Although funds invested in industrial banks represent a fraction of the country's total bank-deposit base, they are growing fast. Since 1995, the deposits owned by nonfinancial companies have grown from $2.9 billion to an estimated $120 billion today. The owners of the banks range from the auto manufacturers BMW and Volvo to a firm that finances taxi companies.

Proponents of the banks say they offer niche products that larger, more diversified commercial banks have no interest in providing. ''If you look at what [industrial banks] do" -- loans, credit cards -- ''they don't compete with community banks, but with other captive banks," said Thomas Billings, who represents a number of industrial banks as an attorney at Van Cott, Bagley, Cornwall & McCarthy, a Salt Lake City law firm.

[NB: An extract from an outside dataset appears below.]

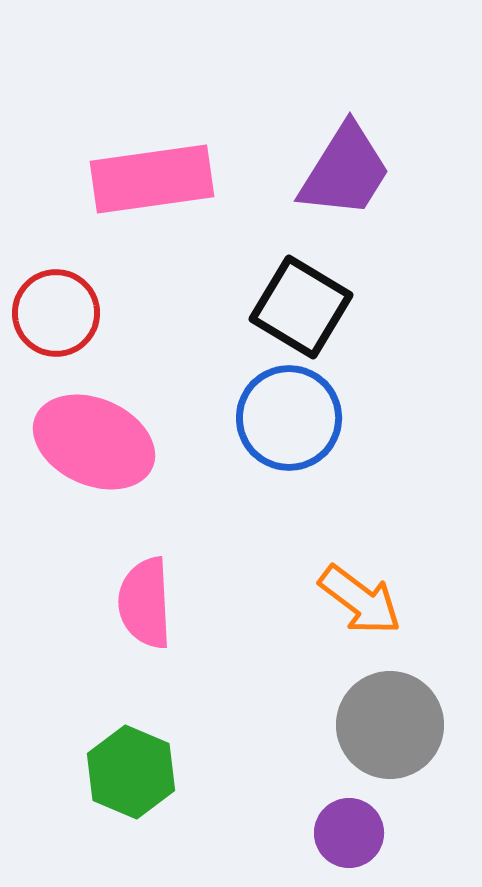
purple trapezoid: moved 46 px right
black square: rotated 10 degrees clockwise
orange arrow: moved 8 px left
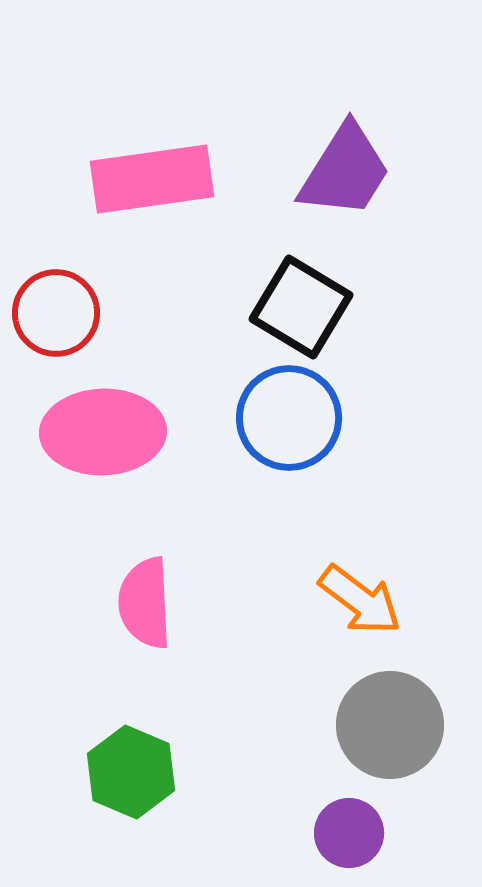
pink ellipse: moved 9 px right, 10 px up; rotated 26 degrees counterclockwise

Take EnerBank, a Salt Lake City-based industrial bank that is owned by CMS Energy, an electrical power company based in Michigan. EnerBank sells home-improvement loans in partnership with construction companies and materials makers. Although the industry generates some $200 billion a year, industrial bankers say home-improvement loans tend to be too low-margin to attract the attention of anything but specialty banks -- an assertion challenged by some community bankers.

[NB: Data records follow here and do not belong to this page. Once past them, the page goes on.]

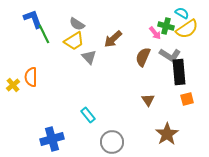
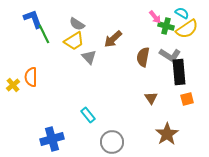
pink arrow: moved 16 px up
brown semicircle: rotated 12 degrees counterclockwise
brown triangle: moved 3 px right, 2 px up
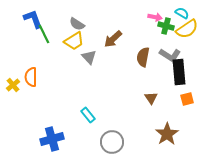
pink arrow: rotated 40 degrees counterclockwise
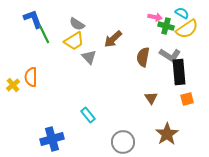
gray circle: moved 11 px right
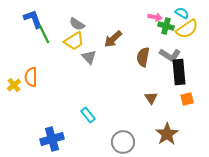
yellow cross: moved 1 px right
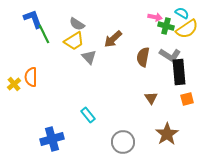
yellow cross: moved 1 px up
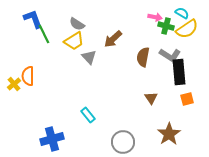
orange semicircle: moved 3 px left, 1 px up
brown star: moved 2 px right
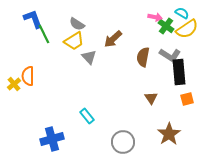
green cross: rotated 21 degrees clockwise
cyan rectangle: moved 1 px left, 1 px down
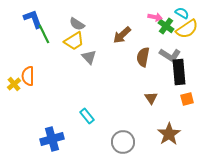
brown arrow: moved 9 px right, 4 px up
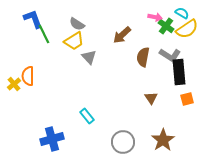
brown star: moved 6 px left, 6 px down
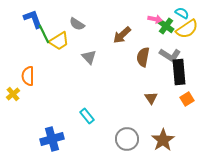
pink arrow: moved 2 px down
yellow trapezoid: moved 15 px left
yellow cross: moved 1 px left, 10 px down
orange square: rotated 16 degrees counterclockwise
gray circle: moved 4 px right, 3 px up
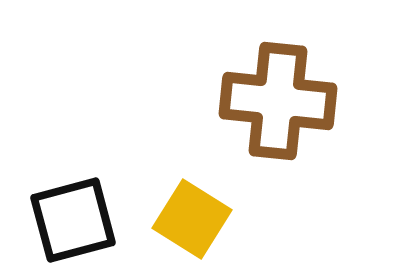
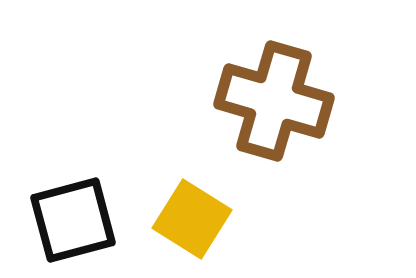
brown cross: moved 4 px left; rotated 10 degrees clockwise
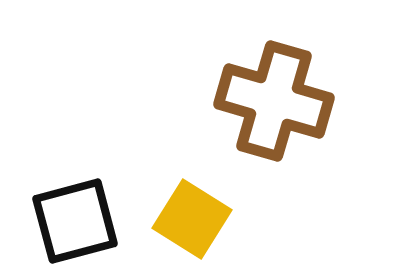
black square: moved 2 px right, 1 px down
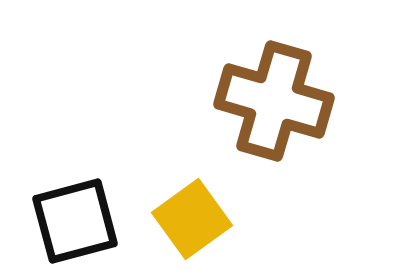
yellow square: rotated 22 degrees clockwise
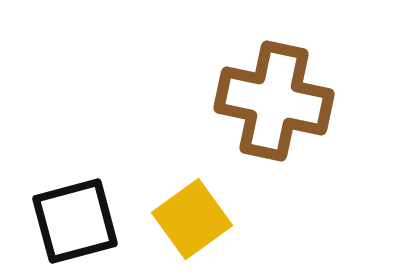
brown cross: rotated 4 degrees counterclockwise
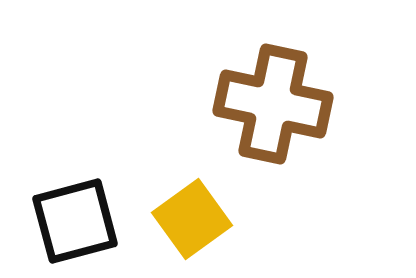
brown cross: moved 1 px left, 3 px down
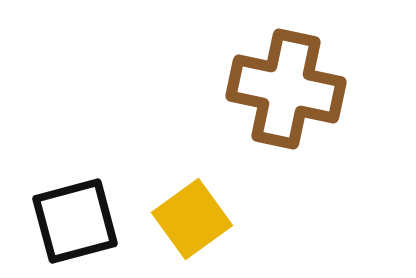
brown cross: moved 13 px right, 15 px up
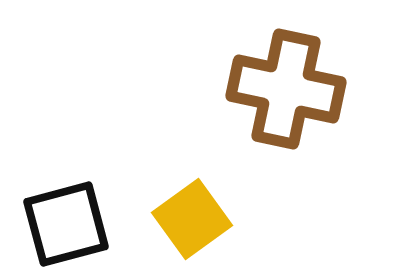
black square: moved 9 px left, 3 px down
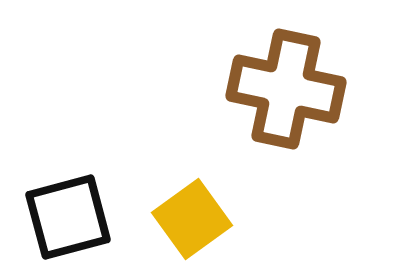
black square: moved 2 px right, 7 px up
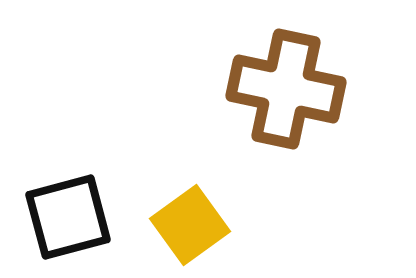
yellow square: moved 2 px left, 6 px down
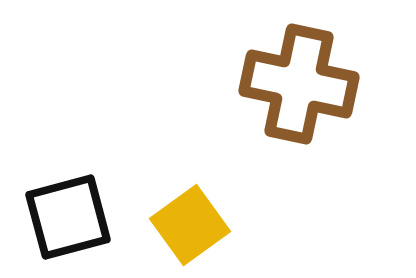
brown cross: moved 13 px right, 5 px up
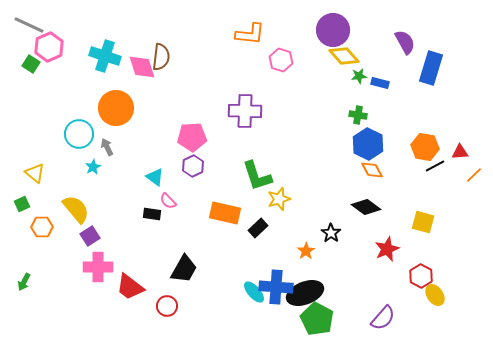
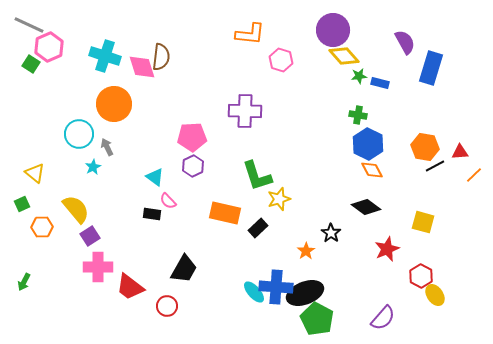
orange circle at (116, 108): moved 2 px left, 4 px up
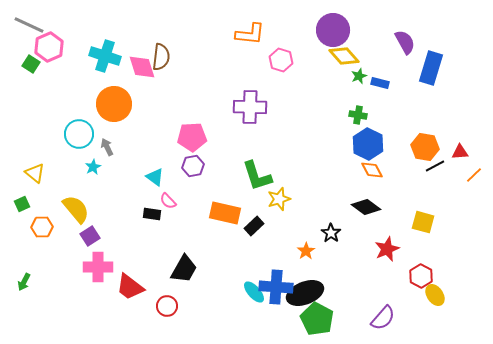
green star at (359, 76): rotated 14 degrees counterclockwise
purple cross at (245, 111): moved 5 px right, 4 px up
purple hexagon at (193, 166): rotated 15 degrees clockwise
black rectangle at (258, 228): moved 4 px left, 2 px up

While EnerBank is supervised by state and federal banking authorities, companies like CMS Energy are not. That's the kind of blind spot, some lawmakers say, that could prevent regulators from detecting balance-sheet manipulation. Federal officials, including the FDIC's inspector general, have suggested such discrepancies may have led to the collapse last year of Southern Pacific Bank, a California industrial bank.

In a letter to the House of Representatives' Financial Services Committee a year ago, Federal Reserve Chairman Alan Greenspan made clear his opposition to industrial banks. In particular, he warned against any move to allowing existing industrial banks to set up branches nationwide, which would effectively repeal the separation of commerce and industry as established by the Bank Holding Company Act of 1956.

''History demonstrates that financial trouble in one part of a business organization can spread rapidly to other parts of the organization," Greenspan wrote. ''This is particularly true if the parent holding company has weak financial or capital resources because the parent may well seek, or be required, to divert financial resources from a healthy subsidiary to aid either the parent or an ailing subsidiary."

The FDIC disagrees.

Its chairman, Donald Powell, the chief executive officer of the First National Bank of Armarillo, Texas, before he was brought to Washington by President Bush, said in March that industrial banks ''can provide efficient combinations of banking and commerce that deliver results for the consumer."

George French, the FDIC's deputy director of supervision, told reporters late last month that he resented the suggestion that the agency was ill-equipped to properly supervise industrial banks.

''We find that as something of a slight, to be honest," French said at a press breakfast.